What, exactly, were the criteria? No one knew. But the standards (if such they were) had been implemented and stringently upheld to the point where Clive had witnessed the eviction of a party of four one evening around nine P.M. Standing before the maître d’s narrow lectern, one of the four (a loutish-looking man) had raised a hue and cry, shouting that he was a writer of such renown that they damned well better let him in. For all Clive knew, one item on the “no admittance” list could have been “writers of renown.” It was all extremely peculiar. But since there was such cachet in getting into the place, in being one of the chosen, none of them was about to put down this system; indeed, they fully approved and made much of it over cocktails at a less particular club or restaurant. There was no end of pleasure in knowing people, including your own acquaintances, who couldn’t get into the place. And what a plum of a question to put to people and watch them react. Have you dined lately at the Old Hotel? It had a blackball list worthy of the McCarthy hearings, except in this case one didn’t know what in hell the hearings were about.
It was Kafka-like.
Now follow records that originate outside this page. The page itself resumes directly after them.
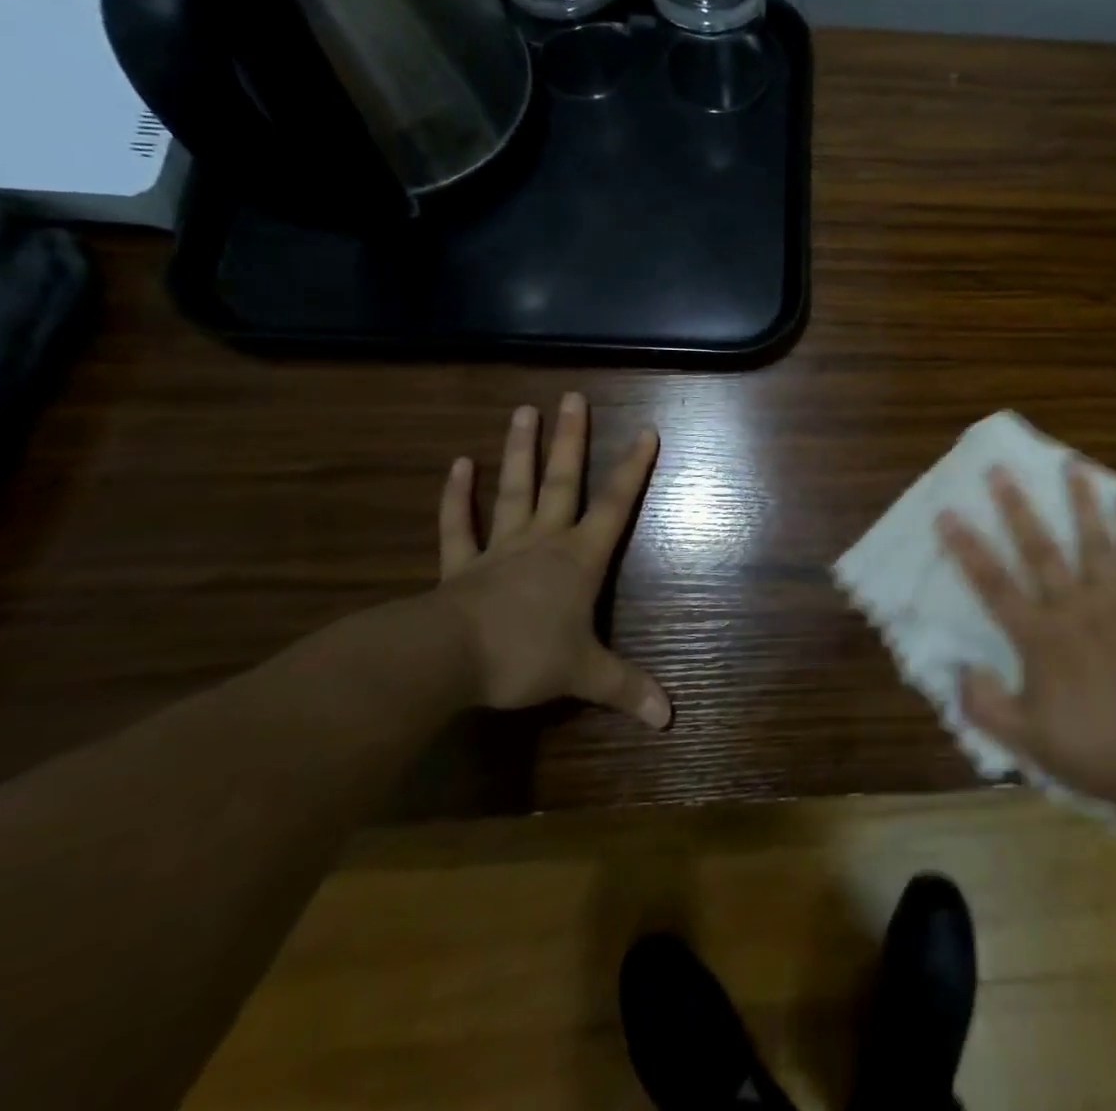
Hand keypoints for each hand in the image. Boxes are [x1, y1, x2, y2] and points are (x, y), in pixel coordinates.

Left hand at [436, 395, 670, 724]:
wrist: (445, 660)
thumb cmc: (525, 656)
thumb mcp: (584, 675)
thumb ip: (626, 688)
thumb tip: (670, 718)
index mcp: (578, 558)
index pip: (614, 506)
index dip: (633, 469)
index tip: (647, 431)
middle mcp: (543, 541)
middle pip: (563, 482)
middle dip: (571, 439)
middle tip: (572, 397)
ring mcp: (499, 548)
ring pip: (515, 491)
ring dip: (520, 452)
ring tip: (524, 410)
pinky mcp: (460, 566)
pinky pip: (458, 525)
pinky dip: (458, 496)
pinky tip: (459, 464)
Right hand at [939, 462, 1115, 810]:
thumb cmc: (1096, 752)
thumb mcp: (1028, 742)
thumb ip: (985, 706)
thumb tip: (959, 668)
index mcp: (1042, 638)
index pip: (994, 585)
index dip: (968, 549)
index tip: (948, 514)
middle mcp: (1077, 609)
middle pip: (1041, 550)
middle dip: (1016, 508)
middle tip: (1000, 470)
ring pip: (1097, 543)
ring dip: (1083, 503)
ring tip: (1074, 466)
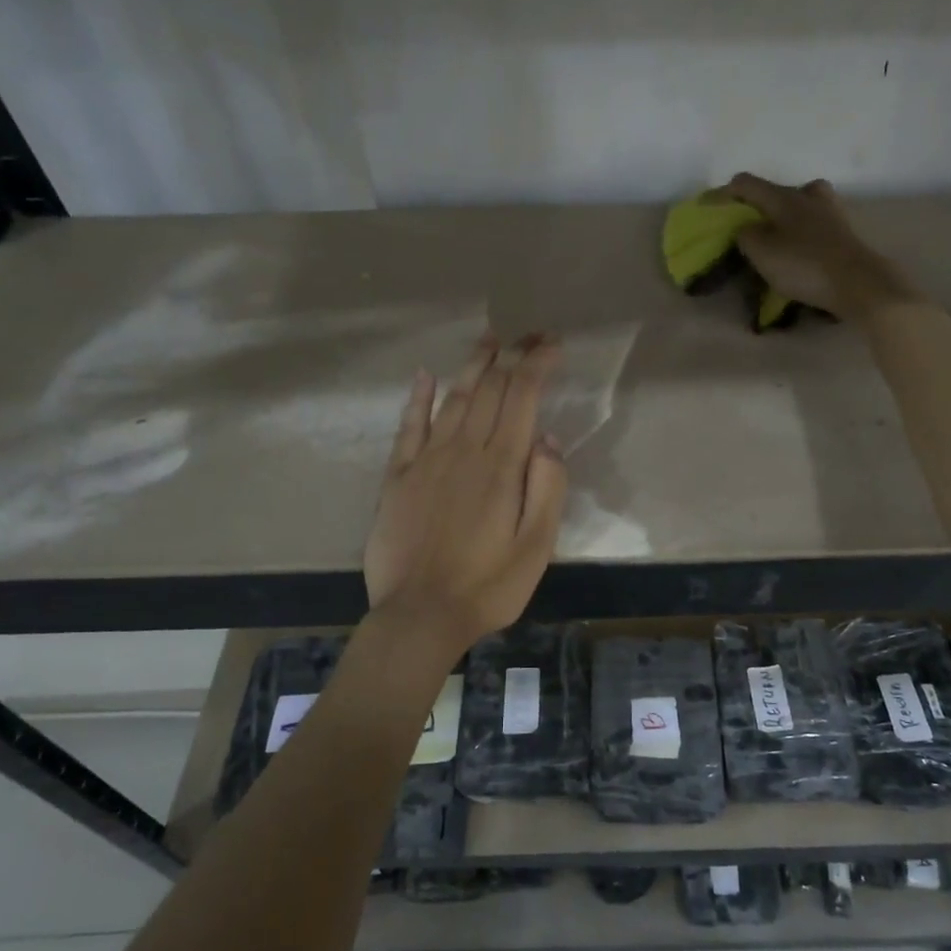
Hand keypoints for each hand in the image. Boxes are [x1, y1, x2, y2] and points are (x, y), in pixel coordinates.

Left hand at [363, 333, 568, 648]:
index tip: (553, 344)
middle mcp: (464, 450)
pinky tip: (424, 376)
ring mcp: (427, 460)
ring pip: (453, 398)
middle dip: (512, 355)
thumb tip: (546, 438)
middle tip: (529, 334)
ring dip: (472, 366)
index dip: (538, 363)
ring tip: (488, 340)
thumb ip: (547, 488)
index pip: (522, 396)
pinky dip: (418, 398)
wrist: (419, 616)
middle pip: (490, 388)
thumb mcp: (537, 546)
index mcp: (502, 465)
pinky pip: (409, 426)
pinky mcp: (398, 477)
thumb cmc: (488, 586)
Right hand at [709, 173, 915, 319]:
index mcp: (783, 196)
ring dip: (780, 216)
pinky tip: (797, 246)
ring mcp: (829, 209)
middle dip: (754, 207)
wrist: (858, 282)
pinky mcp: (842, 228)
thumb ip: (746, 236)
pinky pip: (812, 221)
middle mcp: (807, 194)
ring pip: (795, 204)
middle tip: (743, 228)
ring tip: (772, 237)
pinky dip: (799, 229)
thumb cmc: (804, 266)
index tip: (708, 208)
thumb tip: (746, 228)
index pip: (745, 183)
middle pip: (773, 192)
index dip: (723, 194)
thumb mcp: (762, 253)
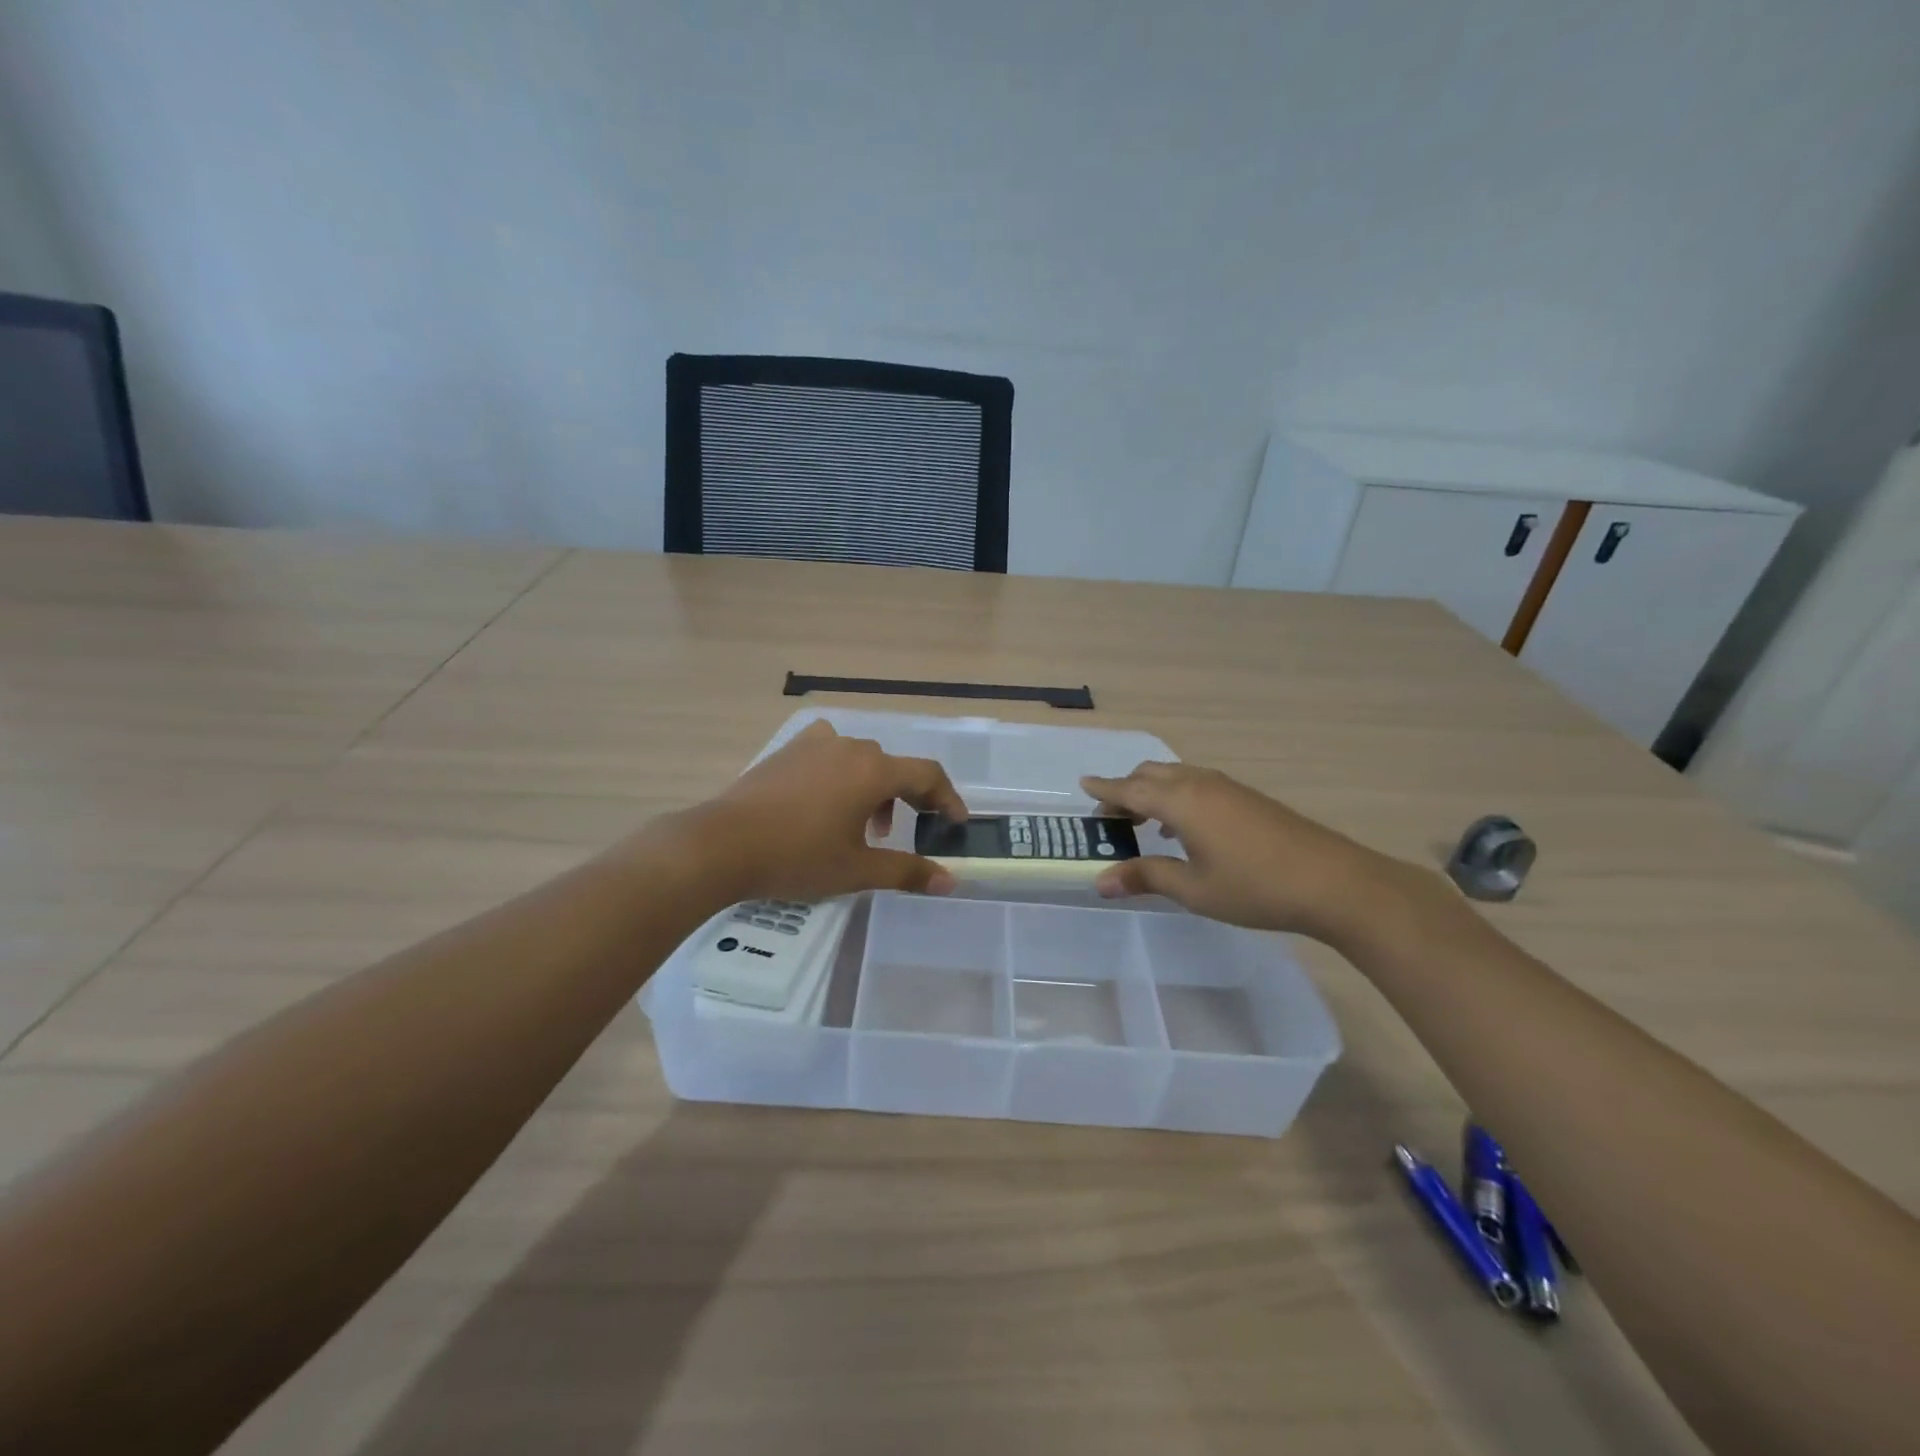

Clive had often wanted this Duff to write a book for Mackenzie-Haack. He sounded like a real stunner. So would the book be. People were more atwitter over the Old Hotel than a gaggle of college freshmen during rush week. Clive would have to include himself in the rushees, to be honest. And whether he would have entertained the book idea had his name been on the “no” list—well, he was quite sure he would not.